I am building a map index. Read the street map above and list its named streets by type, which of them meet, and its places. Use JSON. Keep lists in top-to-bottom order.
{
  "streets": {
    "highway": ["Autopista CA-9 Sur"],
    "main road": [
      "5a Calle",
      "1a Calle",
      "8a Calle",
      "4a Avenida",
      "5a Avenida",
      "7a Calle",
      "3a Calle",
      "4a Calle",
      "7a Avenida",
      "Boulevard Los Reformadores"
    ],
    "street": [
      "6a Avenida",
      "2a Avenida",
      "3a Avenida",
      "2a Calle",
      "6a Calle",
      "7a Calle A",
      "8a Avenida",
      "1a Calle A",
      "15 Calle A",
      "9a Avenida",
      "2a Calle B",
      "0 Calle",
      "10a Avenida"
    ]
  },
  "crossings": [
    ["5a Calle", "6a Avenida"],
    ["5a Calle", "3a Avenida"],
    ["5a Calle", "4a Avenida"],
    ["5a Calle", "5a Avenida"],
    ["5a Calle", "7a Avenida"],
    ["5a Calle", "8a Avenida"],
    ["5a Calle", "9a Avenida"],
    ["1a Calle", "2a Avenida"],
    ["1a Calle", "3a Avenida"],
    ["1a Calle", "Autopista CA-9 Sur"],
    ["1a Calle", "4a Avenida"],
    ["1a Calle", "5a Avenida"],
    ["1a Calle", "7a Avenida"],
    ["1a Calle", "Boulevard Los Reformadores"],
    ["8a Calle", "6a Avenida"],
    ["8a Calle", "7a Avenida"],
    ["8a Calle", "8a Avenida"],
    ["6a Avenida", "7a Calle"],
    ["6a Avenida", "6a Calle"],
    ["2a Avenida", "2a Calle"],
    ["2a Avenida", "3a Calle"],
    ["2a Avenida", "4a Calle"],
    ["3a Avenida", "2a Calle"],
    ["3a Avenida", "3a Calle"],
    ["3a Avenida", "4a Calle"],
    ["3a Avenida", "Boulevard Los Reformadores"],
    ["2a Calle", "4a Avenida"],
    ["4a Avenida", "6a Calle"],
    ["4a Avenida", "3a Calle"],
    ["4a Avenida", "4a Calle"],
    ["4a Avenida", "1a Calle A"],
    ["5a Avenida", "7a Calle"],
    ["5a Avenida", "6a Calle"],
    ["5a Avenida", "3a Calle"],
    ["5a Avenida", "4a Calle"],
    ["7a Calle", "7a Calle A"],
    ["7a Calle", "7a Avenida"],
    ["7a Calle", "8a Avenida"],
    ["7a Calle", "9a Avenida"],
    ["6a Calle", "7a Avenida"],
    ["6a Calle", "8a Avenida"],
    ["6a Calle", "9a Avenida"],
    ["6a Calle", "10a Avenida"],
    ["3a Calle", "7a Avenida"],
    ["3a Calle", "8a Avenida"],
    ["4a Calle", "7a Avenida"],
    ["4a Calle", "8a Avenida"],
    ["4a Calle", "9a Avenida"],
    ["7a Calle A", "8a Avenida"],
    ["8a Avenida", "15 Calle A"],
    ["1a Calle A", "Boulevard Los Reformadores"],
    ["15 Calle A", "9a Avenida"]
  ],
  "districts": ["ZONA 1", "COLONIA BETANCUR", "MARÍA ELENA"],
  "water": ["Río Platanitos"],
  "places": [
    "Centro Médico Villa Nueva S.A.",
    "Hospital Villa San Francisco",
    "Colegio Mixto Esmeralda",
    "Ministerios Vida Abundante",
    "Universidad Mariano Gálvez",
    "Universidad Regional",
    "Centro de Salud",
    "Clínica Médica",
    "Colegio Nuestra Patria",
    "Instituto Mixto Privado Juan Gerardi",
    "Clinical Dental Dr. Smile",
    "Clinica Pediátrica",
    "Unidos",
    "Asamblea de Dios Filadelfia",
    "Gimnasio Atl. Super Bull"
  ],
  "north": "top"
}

----------------

[WORK TASK]
Among the lines of the preceding listing, count those that contain the string "Centro"; state the count and nothing further.

[EXERCISE RESPONSE]
2